Michael Fassbender teve o merecido espaço nesta sequela, depois de, em Prometheus, ter realmente prometido muito. É ele a alma do filme - se bem que os robôs não a têm - e supera-se na pele deste autómato tão humano e tão fulcral na narrativa. É ele que tudo condiciona. É frio, calculista, mas ao mesmo tempo terno e capaz de estabelecer uma relação emocional com a plateia que, curiosamente, nenhuma das restantes personagens (humanas) chega a alcançar.


A protagonista, interpretada por Katherine Waterston, não chega a estar à altura de Noomi Rapace - muito menos de Sigourney Weaver - mas faz ainda assim um bom trabalho físico e emocional, mostrando ter a destreza e captado bem o espírito da personagem principal.
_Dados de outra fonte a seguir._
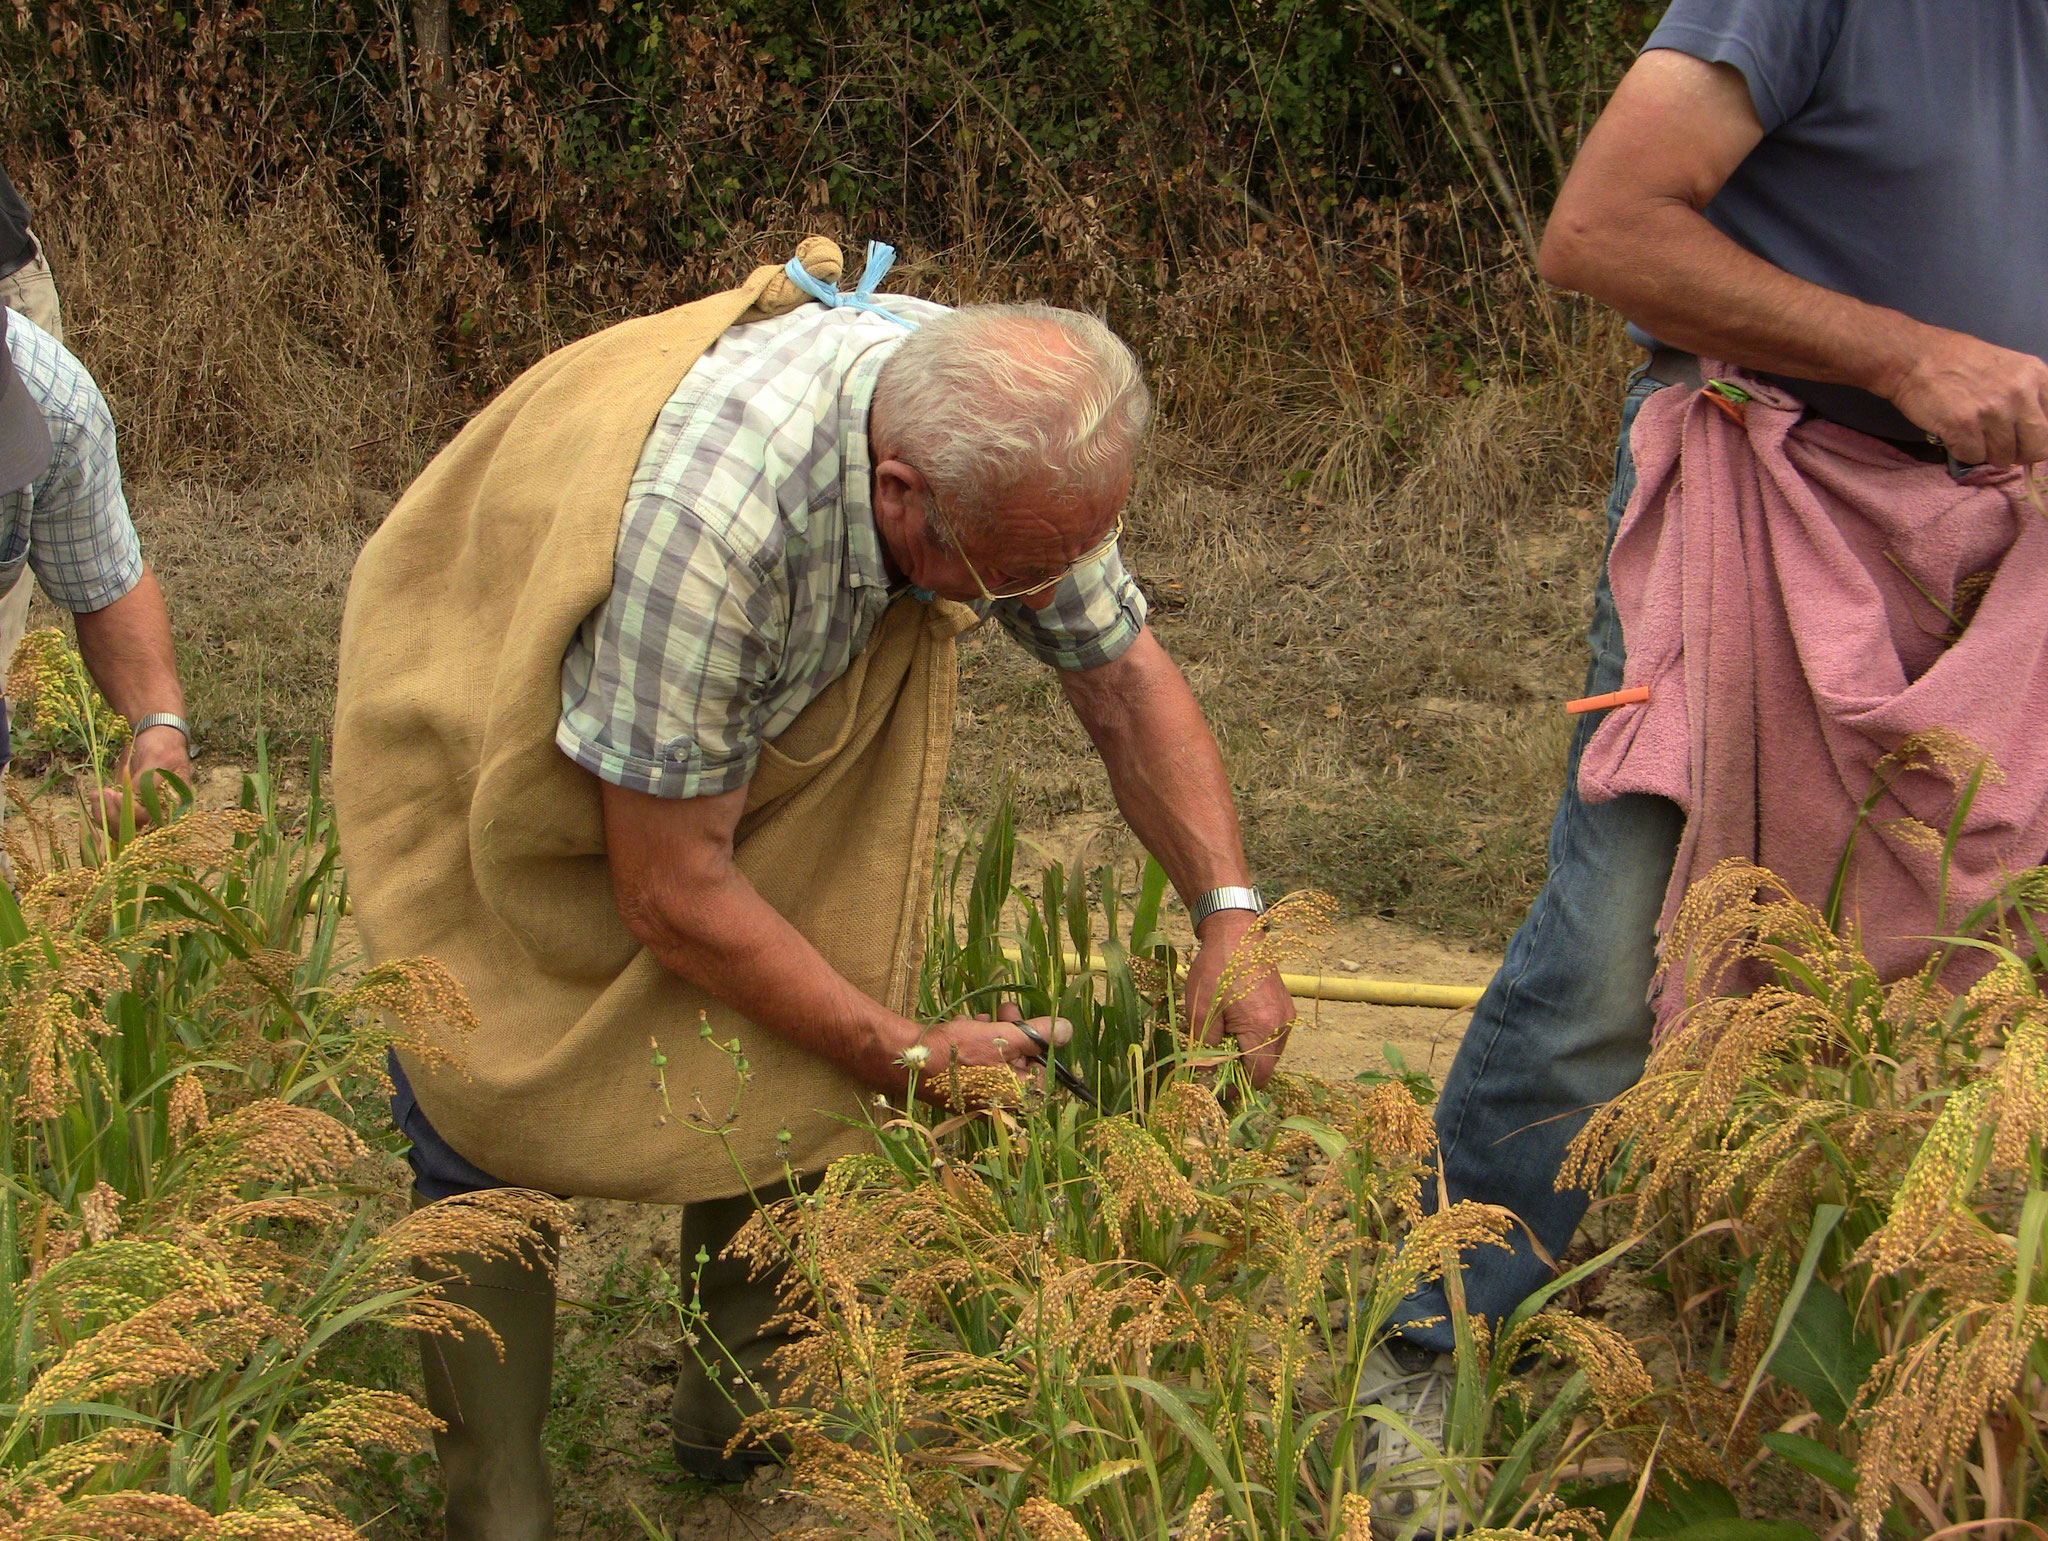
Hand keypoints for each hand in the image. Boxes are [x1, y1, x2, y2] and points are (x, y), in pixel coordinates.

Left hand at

Mais uma vez, uma mulher de armas (mas com um fortíssimo lado sentimental) ao comando das decisões mais importantes a caminho de planetas desconhecidos, queira ou não queira.

Ridley Scott regressa em grande forma e irá satisfazer os fãs da saga que criou. Apesar das fraquezas do argumento, Alien: Covenant levanta curiosos simbolismos e paralelismos religiosos que são tão irónicos como eficazes.